Barbecuing removes many of the worst parts of cooking — the claustrophobic kitchen environment, the daunting number of pots and pans involved — and instead adds to the mix sunshine, shorts, and the ability to responsibly play with fire (which is really the ultimate superpower). You just fire up your grill, throw on a steak and fresh vegetables (reminder: it’s farmers’ market season, folks), then open the lid and gently poke things every now and then. In other words, laid-back bliss. If you’re feeling slightly more ambitious, stock the galvanized metal beer bucket, invite the neighbours over for dinner, and serve them one of our three outdoor grilling menus. We’ll leave finding the bad novelty apron up to you.

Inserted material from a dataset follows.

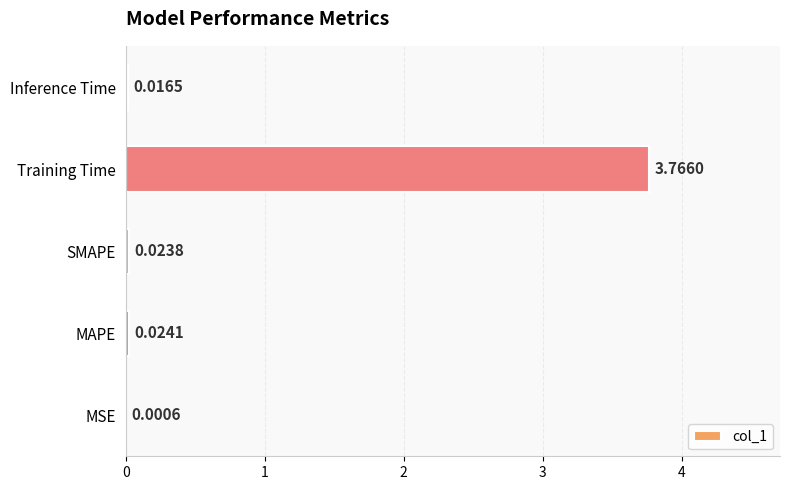

At which label is the value closest to 1?

MAPE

Embrace butterfly butchering to lay your chicken down flat and ensure even cooking.
1. Shear along both sides of the chicken’s backbone and remove it, then press down on the chicken’s sternum until you hear a crack. Marinate in a plastic bag with olive oil, lemon juice, garlic, salt, and pepper for 1 hour in the fridge.
2. Remove chicken from bag and rest at room temp for 30 min.
3. Cook chicken, skin side down, over med-high direct heat until seared. Flip and cover, cooking over indirect heat to an internal temp of 160 degrees F. Rest 15 min.
Technique to master: That aforementioned shearing business. Probably best to watch at least two YouTube demos — and maybe a couple of Grey’s Anatomy reruns — first.
Advanced flavour move: Grill some olive oil-coated flatbreads as accompaniments.
A Spanish rice dish that adds rich saffron flavour to a combo of chicken, sausage, and seafood.
1. Stir pinch of saffron threads into 1 cup water, 3 cups chicken broth.
2. In olive-oiled pan over med-high heat, sauté then remove chicken, shrimp, chorizo (2 min each), onions, and red pepper (15 min).
3. Pour in stock mix, 1 can of diced tomatoes with a pinch of paprika, and 3 cups uncooked arborio rice; return meat and veg from before; add chopped parsley, garlic, and 1 cup frozen peas. Boil for 10 min. Add mussels, and cook until they open. Rest for 10 min.
Technique to master: Forming a crunchy socarrat rice crust on the bottom of the pan. The most common mistake: over-stirring your rice. Give that stuff a minute to chill!
Advanced flavour move: Grill some lemons to squeeze on top.
A Mexican street market classic that pairs perfectly with late-summer heat.
1. Coat lean cod, halibut, or mahi mahi fillets in olive oil. Sprinkle with cumin, cayenne pepper, salt, and pepper. Cook over med-high heat for 4 min per side, until they flake easily with a fork.
2. Stir together 1/2 cup each of mayo and Greek yogurt with garlic and lime juice.
3. Grill corn tortillas and use as base to assemble tacos with fish, shaved cabbage, diced tomatoes and avocado, cojito cheese, mayo sauce, and hot sauce. (Our favourite: Heartbeat’s red harbernero.)
Technique to master: The assembly line. Building a taco is a DIY activity, so arrange an easy-to-navigate spread of all possible toppings. Find a colourful tablecloth. Instagrams will ensue.
Advanced flavour move: Grill some watermelon and pineapple for a salsa.
Meatheads can get pretty passionate about their preferred type of grill. But as far as we’re concerned, you can’t go wrong with any of the three models we’ve flagged here.
+ Better for slow cooking
– Ash can be messy
Our pick: Weber’s Summit Charcoal is a smoker-grill hybrid with gas ignition.
+ Fastest to heat up
– Less smoky flavour
Our pick: Broil King’s Imperial 590 has a rear rotisserie burner for up to three chickens.
+ Temp stays most consistent
– Not hot enough to sear
Our pick: Traeger’s Ironwood Series 885 adds taste by burning hardwood pellets.